We leased a Nissan Rogue and the CVT tranny needs replacing. They’re saying it’s our financial responsibility at 62K miles. The transmission was under warranty til 60K miles. We leased paying for an extra 30K miles (believe 90K mile lease) if that’s any help (pre-paid lease).
I’d love to hear someone with an angle that we’re not responsible
BTW, this is the 3rd CVT transmission (all in different cars). Imagine its only a matter of time before these seem to fail = avoid like the plague. My $0.02.
Warranty is warranty. You can try to speak to Nissan that its only 2k miles out of warranty and maybe the dealer but will be uphill battle. See if this is occurring to many nisan cars out there and try to present facts. Go to better business bureau, the authority that deals with regulating cars, etc. However, again this has 1% chance maybe and you might have to pay and maybe get some refund later. Turn on the charm too.
If the warranty ended at 60k, and you are currently at 62k, I’m not sure why you’d think you wouldn’t be responsible. Sometimes you can get a dealer service manager to push it through as a goodwill being that close to the warranty mileage cut-off, but that’s not a guarantee.
FYI…going in with your fists pounding against the counter will not help your cause. Kill them with kindness if you have any hope.
No different than if you were financing the car. If the warranty is over than you need to pay.
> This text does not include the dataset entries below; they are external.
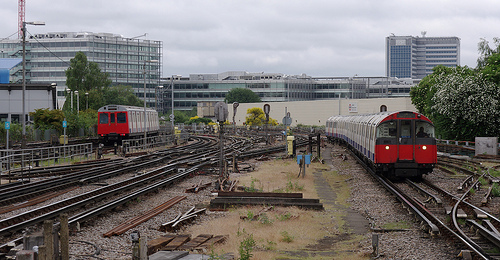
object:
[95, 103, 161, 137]
train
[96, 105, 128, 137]
front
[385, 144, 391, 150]
headlight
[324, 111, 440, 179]
train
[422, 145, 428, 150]
headlight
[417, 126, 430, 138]
conductor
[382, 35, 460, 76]
building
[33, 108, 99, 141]
shrubs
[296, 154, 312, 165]
sign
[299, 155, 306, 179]
post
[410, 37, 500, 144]
trees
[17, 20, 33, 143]
light pole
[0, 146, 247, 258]
tracks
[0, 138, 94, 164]
fence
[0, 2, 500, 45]
sky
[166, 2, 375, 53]
clouds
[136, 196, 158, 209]
gravel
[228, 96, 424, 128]
wall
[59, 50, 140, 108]
trees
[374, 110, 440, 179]
front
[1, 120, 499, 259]
train yard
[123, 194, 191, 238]
slat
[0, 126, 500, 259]
ground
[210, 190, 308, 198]
slats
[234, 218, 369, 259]
dirt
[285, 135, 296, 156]
pole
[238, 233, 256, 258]
grass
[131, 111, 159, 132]
edge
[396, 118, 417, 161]
door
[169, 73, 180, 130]
post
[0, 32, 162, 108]
building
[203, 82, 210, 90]
window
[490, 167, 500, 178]
grass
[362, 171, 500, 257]
tracks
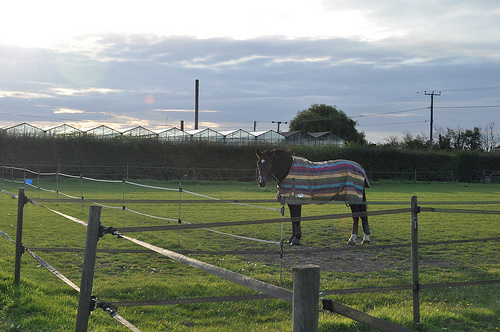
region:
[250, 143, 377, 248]
Horse wearing multi-color striped cover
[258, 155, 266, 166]
White spot on horse's head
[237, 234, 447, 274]
Patch where grass is not growing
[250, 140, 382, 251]
Horse standing in field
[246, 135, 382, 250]
the horse covered with blanket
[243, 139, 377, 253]
the horse is color brown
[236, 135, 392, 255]
the horse is enclosed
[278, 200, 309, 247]
front legs of horse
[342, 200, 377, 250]
back legs of horse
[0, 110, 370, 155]
the roof of building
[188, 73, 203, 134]
a pole behind a building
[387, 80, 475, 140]
electric pole holding wires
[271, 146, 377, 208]
a multicolored blanket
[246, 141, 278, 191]
a white spot on front of horse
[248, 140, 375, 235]
brown horse with blanket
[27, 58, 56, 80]
white clouds in blue sky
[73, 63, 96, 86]
white clouds in blue sky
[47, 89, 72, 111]
white clouds in blue sky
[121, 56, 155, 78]
white clouds in blue sky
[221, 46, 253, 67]
white clouds in blue sky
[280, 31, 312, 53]
white clouds in blue sky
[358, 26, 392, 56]
white clouds in blue sky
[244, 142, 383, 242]
brown hose covered by blanket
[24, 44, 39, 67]
white clouds in blue sky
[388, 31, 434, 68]
white clouds in blue sky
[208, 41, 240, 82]
white clouds in blue sky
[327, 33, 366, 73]
white clouds in blue sky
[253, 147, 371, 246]
brown horse wearing blanket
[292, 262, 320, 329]
brown wooden fence post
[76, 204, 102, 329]
brown wooden fence post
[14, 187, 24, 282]
brown wooden fence post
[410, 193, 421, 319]
brown wooden fence post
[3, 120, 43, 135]
roof of a greenhouse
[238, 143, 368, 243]
brown horse in blanket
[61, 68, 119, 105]
white clouds in blue sky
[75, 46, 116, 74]
white clouds in blue sky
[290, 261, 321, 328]
wooden post on horse fence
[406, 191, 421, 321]
wooden post on horse fence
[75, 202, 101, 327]
wooden post on horse fence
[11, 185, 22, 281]
wooden post on horse fence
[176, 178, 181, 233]
wooden post on horse fence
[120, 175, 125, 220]
wooden post on horse fence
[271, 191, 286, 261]
wooden post on horse fence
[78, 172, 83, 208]
wooden post on horse fence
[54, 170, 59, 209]
wooden post on horse fence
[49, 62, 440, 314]
this is a farm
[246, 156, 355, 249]
the horse is standing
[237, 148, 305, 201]
the horse is dark brown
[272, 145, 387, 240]
the horse is wearing a blanket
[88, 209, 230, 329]
the fence is brown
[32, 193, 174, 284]
the fence is wooden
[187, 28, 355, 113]
the clouds are overhead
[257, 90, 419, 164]
the trees are in the background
This is one of the perks of leasing, the lease ends before the warranty ends unless…
Those CVTs are garbage… I had 2 replaced in my old sentra before it hit 60k miles(college days). I used to work at a Nissan Dealership and they would consistently be replacing them on Altimas.
Has the transmission acted up before? If yes then you can try to lean on the fact that they didn’t do the repair right. That’s a whole different conversation.
I’m not even going to comment on you leasing for that amount of miles. You’re going to be 30k miles in this car without warranty?
Or just turn it in early, is it somewhat drive able? Take it to another dealer and end the lease early, inspector doesn’t drive it. As long as it can go from the front of the dealer to wherever they park lease returns. Could be allot cheaper than replacement of the tranny. Just a thought.
We ended up paying the $4K for a new transmission. Lesson learned = NO CVT in our futures.
I drove the Nissan Pathfinder - CVT failed @ 20K miles. Driving up a slight hill at @ 30MPH it would stutter.
We own a business where we provide our sales people and service men vehicles. Never again with a CVT car. Thought perhaps the lease would help/absorb/alleviate this CVT issue but not the case. We’re going to look at small Chevrolet/GM pick-up trucks moving forward.
THANKS for all the feedback!!! Appreciate having this venue to brainstorm ideas
Why would you think a lease would absorb this issue if you’re out of warranty? You paid for a 90k lease, and the factory bumper-to-bumper ended at 36k; powertrain ended at 60k. You open yourself up to risk, regardless of CVT/traditional transmission by leasing a car that will be out of warranty.